3.(一) ところで、<証拠>によると、控訴人はまず本件建物について本件空間部分が存在しないとして、代金支払の留保を申し入れたうえ(乙第七号証)、次いで右1の通知(乙第八号証)、さらに解除の通知(乙第九号証)を、控訴人宛に発送したことが認められるが、右乙第九号証には、本件売買契約一五条(2)に基づいて解除する旨記載しながら、その理由としては、①本件空間部分の欠如、②本件建物の引渡及び移転登記の遅滞等が挙げられているのみであって、前記諸設備の設置不能は、右解除の理由とされていないことが明らかである。
(二) しかしながら、売買契約を解除するための解除権の行使には、その理由を付してすることまでは法律上必要とは解されず、したがって必ずしもその解除通知に記載された解除原因に拘束されることもないと解されるし、また約定による解除については、前記のとおり催告の必要もないと解されるうえ、本件建物についての前記飲食店営業のために必要な諸設備が設置できず、その営業ができないとの債務不履行(違約)は、前記認定のとおり基本設計に起因する履行不能ともいうべきもので、被控訴人側においてその違約を是正する余地もないし、さらには表現は不十分ながら前記乙第八号証によって、換気等の不備も事前に通知していることを併せ考えると、本件訴状の送達をまつまでもなく、昭和五九年八月三日到達の前記乙第九号証による本件売買契約一五条(2)により解除する旨の通知により、右契約は解除されたものと認めるのが相当である。

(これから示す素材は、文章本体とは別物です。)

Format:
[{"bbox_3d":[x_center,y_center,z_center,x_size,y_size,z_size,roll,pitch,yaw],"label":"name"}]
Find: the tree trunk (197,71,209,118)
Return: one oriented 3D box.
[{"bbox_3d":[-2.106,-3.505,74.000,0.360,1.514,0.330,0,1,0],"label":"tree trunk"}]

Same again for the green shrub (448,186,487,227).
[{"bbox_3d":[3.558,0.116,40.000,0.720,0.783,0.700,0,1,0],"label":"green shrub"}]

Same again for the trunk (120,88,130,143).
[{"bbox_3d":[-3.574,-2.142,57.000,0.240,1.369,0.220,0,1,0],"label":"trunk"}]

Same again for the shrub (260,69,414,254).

4. そうであれば、被控訴人は、控訴人に対し、受領ずみの売買代金を返還するとともに、違約金として総代金額の二〇パーセント(前記争いのない事実)、五六〇万円を支払わなければならない。
五、次に被控訴人の抗弁について、必要な範囲で検討する。
1. まず抗弁5(二)(信義則違反、権利濫用)について判断する。
<証拠>によると、本件のような新築マンションの売買に関しては、売買の対象となった建物の内装、諸設備等は、契約書に記載されているもの以外は、買主側の負担において設置する約束であること、特に本件建物のような店舗においては、その用途が決まってから、それに沿ってその設備を設置していくことになるところ、買主側の用途の決定がなく、その指示もない以上、開口部の位置、その規模、それに伴う本件マンションの区分所有者らの承諾等も、あらかじめ得ておくことは事実上できないことが認められる。しかしながら、本件売買契約の解除は、前記のとおり、そもそも換気設備等の設置が契約基準法等関係法規に反することになるため設置不能であることを原因とするものであるから、被控訴人の主張は、その前提に欠け主張自体失当というべきである。
2. 次に抗弁6(客付けの合意)について判断する。
抗弁6(一)の事実は当事者間に争いがない。
そしてもし右客付けができて、入居者が決まり、当該入居者が前記飲食店等以外の、既設の設備に満足できる用途で本件建物を使用するのであれば、当面問題が生じなかったであろうことは推測されるものの、しかし前認定のとおり、将来的にであるとしても、控訴人には、自分自身が飲食店として使用する意図もあり、また客自身が本件建物を飲食店として使用することも考えられるのであって、客付けの合意があるからといって、控訴人が本件建物の構造上、飲食店の営業に必要な設備の設置ができないと主張することが許されなくなるわけのものでもないし、また右1と同様の理由からしても、控訴人の抗弁6は主張自体失当というべきである。
六、そうだとすると、その余の主張について判断するまでもなく、控訴人の支払ずみの売買代金一〇〇〇万円及び前記違約金のうち一二〇万円並びに右各金員に対する解除の日の翌日である昭和五九年八月四日から完済まで商事法定利率年六分の割合による遅延損害金を求める請求は、理由があるのでこれを全部認容すべきところ、これと異なる原判決を取り消して、控訴人の請求を認容することとし、訴訟費用の負担について民訴法九六条、八九条、仮執行宣言について同法一九六条を適用して、主文のとおり判決する。